Arizona has crafted an immigration enforcement law that is now subject to a challenge by federal officials who claim the law steps across the line and attempts to do the federal government's job.

That's the point, isn't it?

Arizona was so frustrated with the lack of a coherent national immigration policy that the state went to the trouble and expense of constructing a law that aims to calm the roiling waters at least within their own state.

Where does this pent-up frustration come from?

Is it a general angst of knowing that immigrants are entering the country in a constant flow, much like the now-familiar Web cam window to the insidious BP Gulf of Mexico oil leak?

Do Arizonans resent the illegal immigrants building their homes, harvesting their crops and working on their landscaping crews?

In this regard, consider the statements by Arizona Governor Jan Brewer:

“As a direct result of failed and inconsistent federal enforcement, Arizona is under attack from violent Mexican drug and immigrant smuggling cartels,” she said. “Now, Arizona is under attack in federal court from President Obama and his Department of Justice.”

A flash point for the issue in Arizona was the killing earlier this year of southern Arizona rancher Robert Krentz, who authorities suspect was murdered by a smuggler of illegal immigrants.

The federal government, in turn, says that the Arizona immigration law will place significant burdens on federal agencies, diverting their resources away from high-priority targets, such as aliens implicated in terrorism, drug smuggling, and gang activity, and those with criminal records.

Basically, the federal government said it doesn’t have the resources to account for all illegal immigrants – only the really bad actors.

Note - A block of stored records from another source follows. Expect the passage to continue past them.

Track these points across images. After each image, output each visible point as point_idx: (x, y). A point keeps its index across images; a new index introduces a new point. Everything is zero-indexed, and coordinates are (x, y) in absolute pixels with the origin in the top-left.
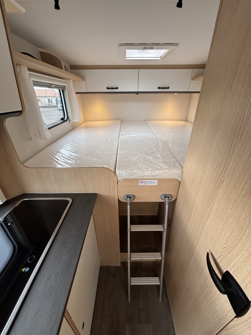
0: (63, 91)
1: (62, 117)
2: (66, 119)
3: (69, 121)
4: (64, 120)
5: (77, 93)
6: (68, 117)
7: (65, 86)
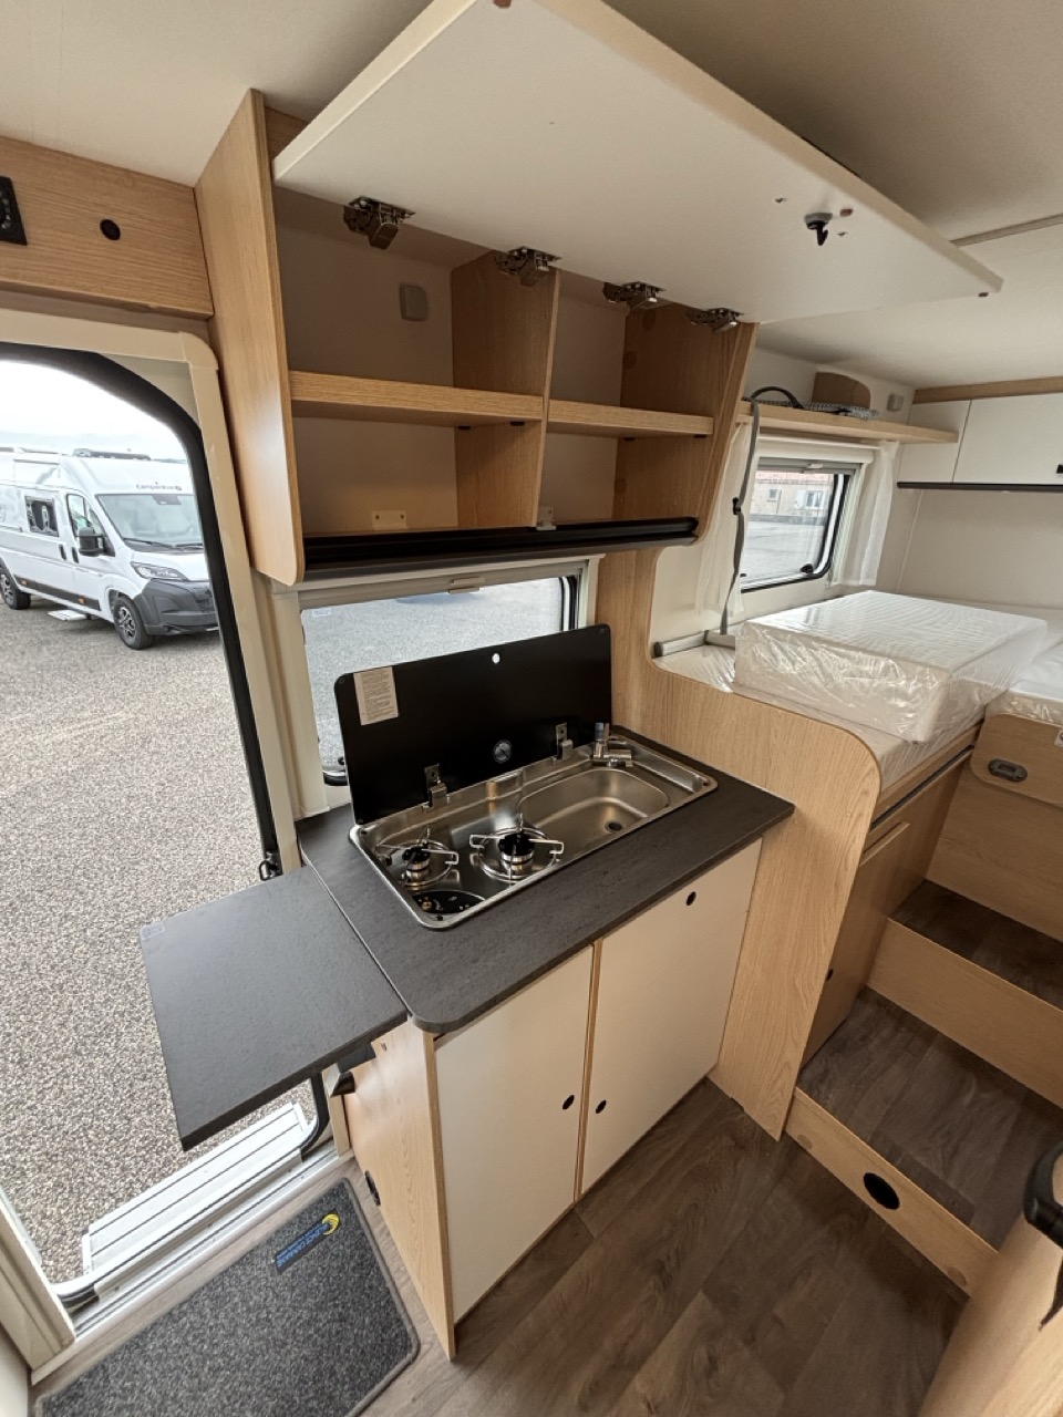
0: (847, 479)
1: (811, 561)
2: (816, 572)
3: (830, 579)
4: (812, 571)
5: (901, 485)
6: (829, 565)
7: (861, 464)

Arizona counters that the feds have shown no impulse to sue local governments that have adopted a patchwork of ‘sanctuary’ policies that directly violate federal law.

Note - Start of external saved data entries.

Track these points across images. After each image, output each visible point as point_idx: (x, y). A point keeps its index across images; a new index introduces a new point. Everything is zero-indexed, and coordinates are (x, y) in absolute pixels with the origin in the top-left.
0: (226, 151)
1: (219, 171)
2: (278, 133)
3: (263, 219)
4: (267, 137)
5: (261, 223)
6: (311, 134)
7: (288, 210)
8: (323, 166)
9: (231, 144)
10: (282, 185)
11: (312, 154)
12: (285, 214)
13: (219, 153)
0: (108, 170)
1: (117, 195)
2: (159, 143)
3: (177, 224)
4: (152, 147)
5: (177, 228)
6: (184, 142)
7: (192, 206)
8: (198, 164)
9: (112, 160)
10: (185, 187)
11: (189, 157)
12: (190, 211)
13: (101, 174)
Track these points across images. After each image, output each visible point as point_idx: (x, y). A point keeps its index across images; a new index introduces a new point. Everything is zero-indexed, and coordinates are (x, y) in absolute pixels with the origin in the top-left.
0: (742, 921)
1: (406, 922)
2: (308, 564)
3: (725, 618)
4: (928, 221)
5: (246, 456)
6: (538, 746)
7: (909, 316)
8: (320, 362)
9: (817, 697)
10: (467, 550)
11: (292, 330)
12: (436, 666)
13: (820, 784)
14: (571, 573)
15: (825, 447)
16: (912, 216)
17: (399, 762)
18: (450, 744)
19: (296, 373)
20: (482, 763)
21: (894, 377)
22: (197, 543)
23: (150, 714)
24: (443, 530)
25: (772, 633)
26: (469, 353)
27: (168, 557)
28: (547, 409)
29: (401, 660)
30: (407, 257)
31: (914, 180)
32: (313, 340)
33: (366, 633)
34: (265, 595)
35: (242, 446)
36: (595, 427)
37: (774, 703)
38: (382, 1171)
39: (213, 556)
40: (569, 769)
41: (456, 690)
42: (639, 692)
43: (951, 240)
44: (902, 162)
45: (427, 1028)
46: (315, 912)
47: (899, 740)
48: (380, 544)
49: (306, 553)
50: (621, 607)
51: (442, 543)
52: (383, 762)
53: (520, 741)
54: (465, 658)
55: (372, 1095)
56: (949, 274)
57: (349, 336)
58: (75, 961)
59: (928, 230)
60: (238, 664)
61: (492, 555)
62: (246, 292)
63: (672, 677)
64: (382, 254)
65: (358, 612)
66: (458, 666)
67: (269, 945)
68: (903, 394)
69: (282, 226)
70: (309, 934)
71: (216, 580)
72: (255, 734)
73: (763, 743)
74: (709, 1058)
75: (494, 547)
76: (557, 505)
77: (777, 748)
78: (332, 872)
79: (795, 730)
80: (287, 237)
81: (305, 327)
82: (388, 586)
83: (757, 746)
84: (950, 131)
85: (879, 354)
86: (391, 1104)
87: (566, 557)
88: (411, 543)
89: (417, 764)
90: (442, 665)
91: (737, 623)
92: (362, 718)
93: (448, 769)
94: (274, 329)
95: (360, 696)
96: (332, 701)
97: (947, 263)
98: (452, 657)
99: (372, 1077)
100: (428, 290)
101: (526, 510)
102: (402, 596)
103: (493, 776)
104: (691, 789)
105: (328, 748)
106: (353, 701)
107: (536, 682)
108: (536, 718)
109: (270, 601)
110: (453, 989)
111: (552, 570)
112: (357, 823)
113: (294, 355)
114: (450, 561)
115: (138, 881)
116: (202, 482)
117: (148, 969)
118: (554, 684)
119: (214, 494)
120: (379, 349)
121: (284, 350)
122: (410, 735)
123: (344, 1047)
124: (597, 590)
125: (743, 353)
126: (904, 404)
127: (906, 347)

Statistics are used by both sides of the debate.

For example, the Federation for American Immigration Reform estimates that illegal immigration costs federal and local taxpayers $113 billion a year, of which Arizona suffers an annual hit of $2.6 billion.

The report states undocumented workers pay about $13 billion a year in taxes, resulting in a net cost to taxpayers of about $100 billion.

Yet a study earlier this year by the Center for American Progress estimated that deporting the entire illegal immigration population and securing the borders would cost $285 billion over five years.

Pick your poison, as it were.

The backlash against the state is severe and only likely to grow. Besides the expense defending the law against a challenge by the federal government, the state is subject to boycott threats by assorted other groups who vow to
avoid the state for events.

There is no sure indication how the law will change labor availability for agricultural employers. .

The federal government’s lawsuit and assorted boycotts may only harden the resolve of Arizona to circle the wagons and defend its law.

“Arizona will ultimately prevail against the lawsuits – including this latest assault by the Obama Administration,” Brewer said in a statement this week.

If there is one thing that can be gained for all interested parties by the controversial Arizona immigration law — granted, this is a big if — it is that it may bring Congress one step closer to enacting comprehensive immigration reform.

The three essential tenets of that legislation will be to secure the border, provide an adequate guest worker provision for agriculture and account for the illegal immigrants living in the U.S.